Business | Opinion

How to keep fit in today's workplace

It's a permanent juggling with the mounting complexity of modern day life and work today, a long-running campaign that demands a continuing high level of mental resilience.

  • By Carole Spiers, Special to Gulf News
  • Published: 23:03 October 15, 2007
  • Gulf News

Managing personal stress is basically one long challenge.

It's a permanent juggling with the mounting complexity of modern day life and work today, a long-running campaign that demands a continuing high level of mental resilience. And mental resilience has to be supported by physical resilience.

Of course, anyone in a responsible position will have seen the irony of trying to keep fit in today's workplace. Outwardly, your conditions of employment are favourable - the subject of sensible health-and-safety regulations, including workplace policies on ergonomic design. But these have solved yesterday's problems, not today's.

Sitting in your clean air-conditioned environment, with good ambient lighting and all necessary technology to hand, you are facing a whole new set of health hazards that would have been unimaginable just 20 years ago. These are too obvious to go into - the demands of email that set up a perpetual crisis, raising the tension through the day, and spilling over into your evenings and weekends, ruining the home life that is meant to re-charge your batteries.

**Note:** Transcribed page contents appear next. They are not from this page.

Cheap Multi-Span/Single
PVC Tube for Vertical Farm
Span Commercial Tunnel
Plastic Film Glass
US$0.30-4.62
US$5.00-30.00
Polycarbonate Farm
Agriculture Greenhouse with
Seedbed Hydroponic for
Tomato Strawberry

But one pressure is seldom mentioned, though it could hardly be more serious. And that is the challenge of taking regular exercise. A little walk round the block? Well, your street may not be designed for it - more like a building site, in many cases. A game of football with the boys after work? No - you're the one who's going to be ringing-in to say sorry, can't make it. Well, how about an hour in the company gym, then? Hmm. Trouble is, there's this panic on...

So your never-ending challenge with stress must go hand-in-hand with a never-ending insistence on taking exercise. There is no way round this logic: for every rise in the personal pressure-gauge, you need to compensate with more exercise, in order to stay on top of the situation.

Let us remember what exercise actually is.

Biologically, exercise boosts the circulation, lowers the blood pressure and reduces muscle tension, leading to better weight control, improved appearance and self-image. It also produces the endorphins that make you feel euphoric and relaxed.

Simply, the fit person is capable of packing more into a working day. The quality of the work will be greater. The problem-solving urge will be stronger. The whole outlook will be more optimistic. You will be more resilient to shocks and disappointments.

Not long ago, I was visiting a friend when her son came into the house, straight back from a local Marathon. As always, the idea of a 26-mile run was rather beyond my imagination. Yet when the young man had showered and come to join us, he wasn't even looking tired. "I could run another one right now," he said.

Do you see the dynamo effect? That famous 'second wind' can generate a heightened state of thinking, doing and being. Now think what it could do for your own life and work.

The writer is a BBC broadcaster and motivational speaker, with 20 years experience as CEO of Carole Spiers Group, an international stress consultancy based in London.

Key points

Building resilience through fitness

- The necessary mental resilience depends on physical resilience.

- Today's work atmosphere threatens your health in endless new ways.

- You must prioritise daily exercise for a healthy mind and healthy body.